Una spedizione Mediterranea per un’inedita esperienza mondiale di co-sailing. Il progetto, che salperà da San Benedetto del Tronto il prossimo 17 maggio, è infatti finanziato da un sessantina di persone che amano il mare e credono nelle grandi potenzialità culturali, economiche e scientifiche del Mare Nostrum. Ed è anche aperto ad eventuali altri “marinai” a patto però che ne condividano i valori. “Molti di noi si sono rimessi in discussione.

“Alcuni non hanno neanche più un lavoro e magari non avranno mai una pensione per via delle scelte di vita fatte – Simone Perrotti, scrittore blogger de ilfattoquotidiano.it, nonché uno dei rais, come si chiamano i comandanti del ketch di 60 piedi a impatto zero che navigherà per cinque anni in giro per Mediterraneo, Mar Nero e Mar Rosso – tanti ci hanno detto di cercarci un lavoro qualsiasi.

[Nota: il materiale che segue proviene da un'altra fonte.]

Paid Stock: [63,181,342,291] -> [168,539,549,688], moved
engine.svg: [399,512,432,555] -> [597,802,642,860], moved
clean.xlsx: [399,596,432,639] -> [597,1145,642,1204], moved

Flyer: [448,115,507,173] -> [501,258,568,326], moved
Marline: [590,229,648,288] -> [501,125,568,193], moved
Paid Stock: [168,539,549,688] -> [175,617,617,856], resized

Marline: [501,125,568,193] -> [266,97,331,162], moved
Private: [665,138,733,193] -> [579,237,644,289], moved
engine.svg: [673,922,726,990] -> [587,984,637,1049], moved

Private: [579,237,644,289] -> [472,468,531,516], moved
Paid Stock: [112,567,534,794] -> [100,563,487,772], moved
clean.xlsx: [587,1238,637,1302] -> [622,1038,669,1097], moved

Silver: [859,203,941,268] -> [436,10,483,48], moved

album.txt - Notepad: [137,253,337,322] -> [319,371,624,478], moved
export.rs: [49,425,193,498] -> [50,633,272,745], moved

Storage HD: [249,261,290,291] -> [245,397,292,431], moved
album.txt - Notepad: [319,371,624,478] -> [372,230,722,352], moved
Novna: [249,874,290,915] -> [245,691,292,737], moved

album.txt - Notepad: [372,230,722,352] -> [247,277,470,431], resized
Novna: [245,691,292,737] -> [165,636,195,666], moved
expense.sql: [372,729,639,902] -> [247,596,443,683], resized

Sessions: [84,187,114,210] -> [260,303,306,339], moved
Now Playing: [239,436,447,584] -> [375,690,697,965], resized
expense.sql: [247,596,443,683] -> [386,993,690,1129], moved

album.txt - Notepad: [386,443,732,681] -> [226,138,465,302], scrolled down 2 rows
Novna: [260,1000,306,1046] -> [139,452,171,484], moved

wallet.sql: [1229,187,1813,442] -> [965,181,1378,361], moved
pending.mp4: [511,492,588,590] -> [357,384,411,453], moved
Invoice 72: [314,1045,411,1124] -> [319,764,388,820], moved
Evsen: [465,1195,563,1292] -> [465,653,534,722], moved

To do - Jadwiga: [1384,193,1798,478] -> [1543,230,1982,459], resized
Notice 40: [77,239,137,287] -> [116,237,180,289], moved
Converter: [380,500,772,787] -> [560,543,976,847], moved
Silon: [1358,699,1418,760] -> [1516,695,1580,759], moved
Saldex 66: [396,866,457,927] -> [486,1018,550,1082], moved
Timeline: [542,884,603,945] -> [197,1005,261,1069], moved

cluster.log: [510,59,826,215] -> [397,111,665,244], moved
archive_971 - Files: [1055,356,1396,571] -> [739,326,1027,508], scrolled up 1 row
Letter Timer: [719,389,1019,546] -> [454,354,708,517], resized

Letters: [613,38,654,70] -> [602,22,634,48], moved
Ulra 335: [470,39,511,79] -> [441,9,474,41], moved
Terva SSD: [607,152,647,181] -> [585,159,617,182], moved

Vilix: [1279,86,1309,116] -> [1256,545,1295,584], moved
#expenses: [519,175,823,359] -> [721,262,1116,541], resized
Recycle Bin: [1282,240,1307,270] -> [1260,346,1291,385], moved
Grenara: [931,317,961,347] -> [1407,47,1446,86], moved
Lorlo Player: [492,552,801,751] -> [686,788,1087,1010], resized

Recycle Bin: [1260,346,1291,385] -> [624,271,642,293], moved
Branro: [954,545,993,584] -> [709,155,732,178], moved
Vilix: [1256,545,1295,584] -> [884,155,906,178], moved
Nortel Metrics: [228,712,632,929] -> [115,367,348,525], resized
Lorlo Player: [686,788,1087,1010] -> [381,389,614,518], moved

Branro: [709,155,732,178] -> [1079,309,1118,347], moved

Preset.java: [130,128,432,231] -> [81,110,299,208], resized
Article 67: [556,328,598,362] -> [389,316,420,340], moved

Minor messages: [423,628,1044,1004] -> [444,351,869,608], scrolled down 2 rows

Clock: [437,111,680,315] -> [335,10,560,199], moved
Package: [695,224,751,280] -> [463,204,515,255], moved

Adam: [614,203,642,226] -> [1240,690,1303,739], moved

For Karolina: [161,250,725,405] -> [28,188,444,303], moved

Ma noi non ce la siamo sentita di andare a lavorare magari per una fabbrica di armi senza seguire le nostre aspirazioni. Abbiamo deciso di riprendere in mano le cose e di dare ad ogni cosa il giusto valore”. 

E’ questo il percorso che ha portato un gruppo di amanti della natura a puntare tutto sul mare. “Il denaro è uno strumento che tra l’altro può dare soddisfazioni ben inferiori a quelle che normalmente gli vengono attribuite. I soldi non danno senso in sé alle nostre vite. Il mare invece si -prosegue Perotti -Così sulla scia di questa passione è partita l’avventura di Progetto Mediterranea. E siamo certi che le occasioni arriveranno perché siamo sulla giusta strada, su quella che insieme vogliamo percorrere”.

Quella dell’integrazione e del dialogo fra i popoli del bacino del mare interno. “Ci chiediamo ad esempio, cosa accadrebbe se il Mediterraneo fosse un’area di libero scambio e l’Italia e la Francia non solo facessero parte dell’Unione europea, ma fossero anche Paesi capofila di una più ampia Unione mediterranea. Non siamo certo i primi a porci certe domande, ma il nostro progetto permetterà uno scambio culturale importante”. 

Un palcoscenico galleggiante dal quale discutere di cultura, di scienza, di ambiente. E a bordo non mancano i cantieri una spedizione, che percorrerà 20mila miglia navigando per cinque anni facendo scalo in 100 centri costieri di 29 Paesi. “Andremo alla ricerca delle migliori teste del Mediterraneo per chiedere loro cosa pensano di questa epoca di decadenza, cosa vedono i loro occhi, quali soluzioni hanno elaborato”, spiegano gli ideatori. Sotto il profilo scientifico, la spedizione, in collaborazione con la Fondazione SAHFOS (The Sir Alister Hardy Foundaion for Ocean Science), si occuperà di monitorare lo stato del placton, la cui mappatura nel Mediterraneo non è mai stata realizzata, e di registrare la biodiversità marina.

Non solo: l’imbarcazione parteciperà anche alla campagna “Occhio alla Medusa”, lanciata dall’Università del Salento e CNR-Ismar per il censimento del macro zooplacton gelatinoso attraverso osservazioni, segnalazioni e prelievi, e al progetto “Plastic Buster” accanto all’Università di Siena per verificare l’impatto delle microplastiche in mare. Infine, a bordo, ci sarà spazio anche per un osservatorio climatico grazie alla partnership di Links spa, del Centro Euro-Mediterraneo sui Cambiamenti Climatici e al Consiglio Nazionale delle ricerche – Istituto per l’Ambiente Marino Costiero.